Prompt A –
List the five ideals of the ICARE program named in the passage on ANZ's workplace culture and job cuts.
Prompt B –
Retype the passage on ANZ's workplace culture and job cuts from "December 5 last" to "hundreds more roles.", keeping every word and punctuation mark unchanged.
Prompt C –
Extend the passage on ANZ's workplace culture and job cuts, picking up after its final sentence.

Document text –
::::
Smith says the Breakout program has morphed into “something different”. “But the principles of it are the same because I think the values system within Breakout is very good and we’ve tried to maintain that,” he says.

ANZ has recently introduced the ICARE program, with every employee issued a card outlining the ICARE ideals — Integrity, Collaboration, Accountability, Respect and Excellence.

Smith strongly rejects suggestions that along with his human resources manager, Susie Babani (one of his first hires from HSBC), he was trying to transplant the HSBC culture into ANZ. Rather, he says, he is developing an ANZ culture “which is appropriate for the organisation we want to be”.

December 5 last year was dubbed ‘‘Black Friday’’ by bank insiders, as hundreds of staff were given their marching orders. It was the first wholesale program of job cuts the bank had seen for years.

A second round of cuts early this year took total job losses past 1000 in Australian and a further 200 in New Zealand.

Executives and middle-management in Australia were hardest hit. . At the same time, ANZ’s Asia Pacific business added hundreds more roles.

ANZ was not alone among the banks in shedding staff, but the overhaul has resulted in a lot of internal pain.
::::
Data provided –
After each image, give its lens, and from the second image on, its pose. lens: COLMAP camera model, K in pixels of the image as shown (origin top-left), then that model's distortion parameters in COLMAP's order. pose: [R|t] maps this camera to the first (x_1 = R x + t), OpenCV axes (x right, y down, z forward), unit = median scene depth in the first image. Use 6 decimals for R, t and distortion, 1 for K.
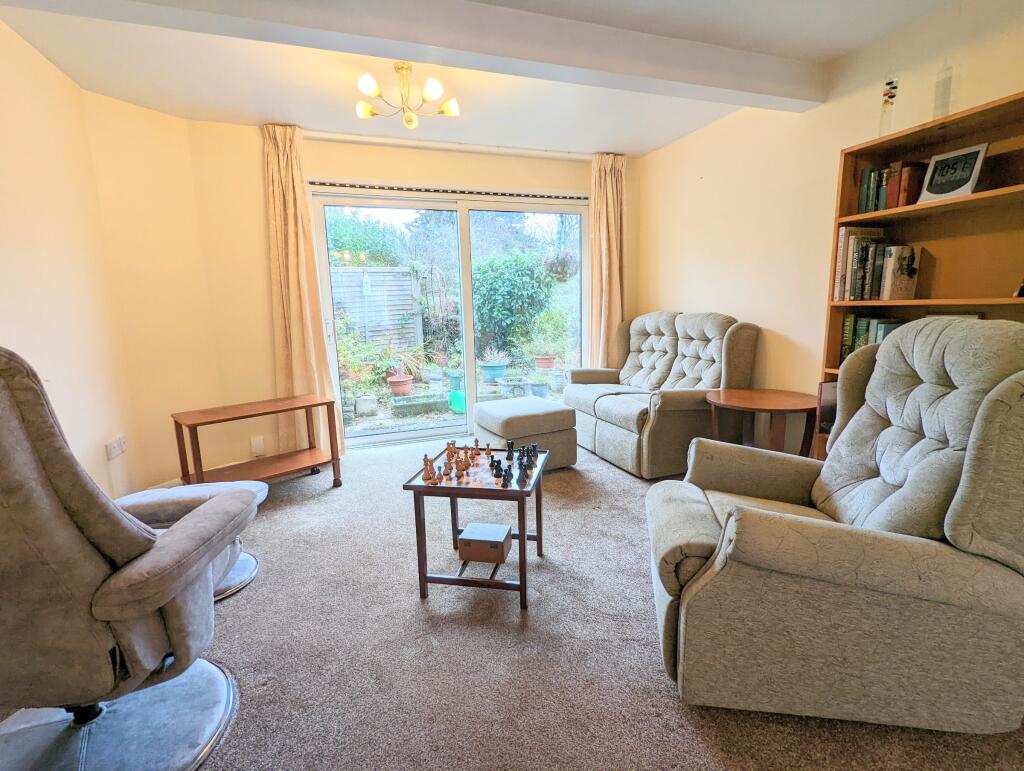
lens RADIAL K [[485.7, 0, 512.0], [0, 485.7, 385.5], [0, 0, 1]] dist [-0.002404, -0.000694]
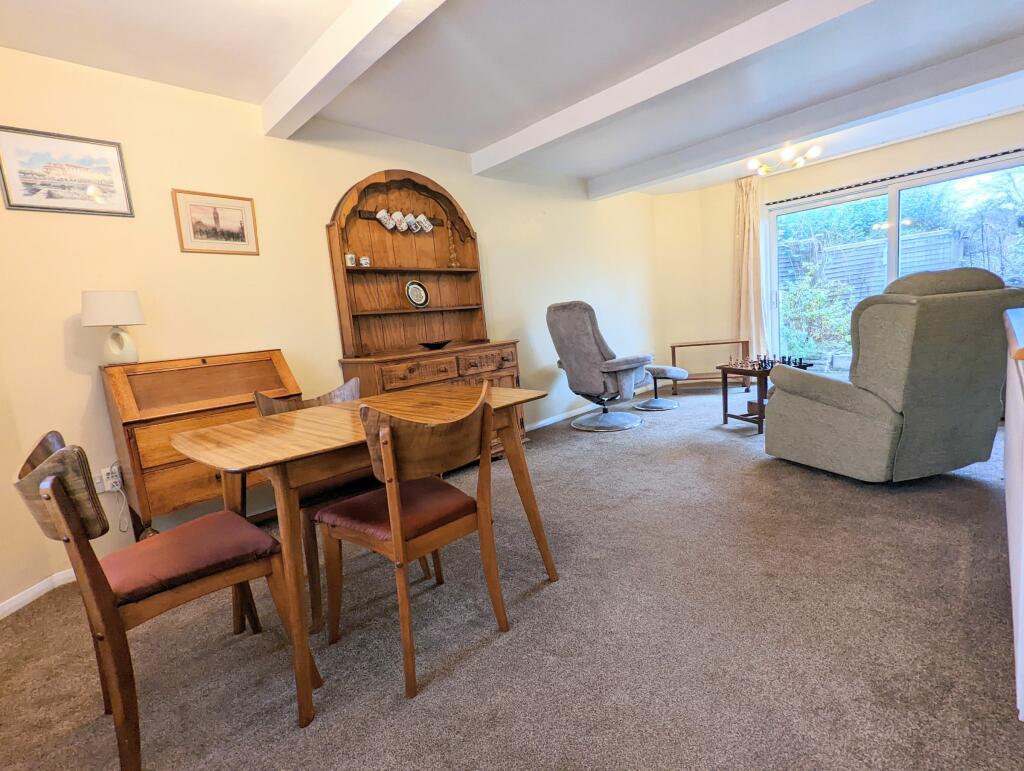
::::
Exercise response A –
Integrity, Collaboration, Accountability, Respect, Excellence

Exercise response B –
December 5 last year was dubbed ‘‘Black Friday’’ by bank insiders, as hundreds of staff were given their marching orders. It was the first wholesale program of job cuts the bank had seen for years.

A second round of cuts early this year took total job losses past 1000 in Australian and a further 200 in New Zealand.

Executives and middle-management in Australia were hardest hit. . At the same time, ANZ’s Asia Pacific business added hundreds more roles.

Exercise response C –
“The restructuring was becoming ad hoc, there’s no method to it,” said one person affected by the overhaul.

Smith said it was natural for there to be a lot of displacement as a result of the restructure.

“Basically, we changed our operating model — which in a large organisation is a big thing to do — from being a product-based to a customer-based organisation,’’ he says.

“Let’s be realistic, it’s much easier to run a cosy culture in good times. I think the whole management cadre in Australia had 15 years of good times, many of them have probably not had to make those tough decisions that are actually quite normal,” he says.

‘‘Australia is not a consensus culture: it’s a very consultative culture. It’s very important that you bring people into the decision. They want to feel part of it. Once they feel part of it, they’re with you”.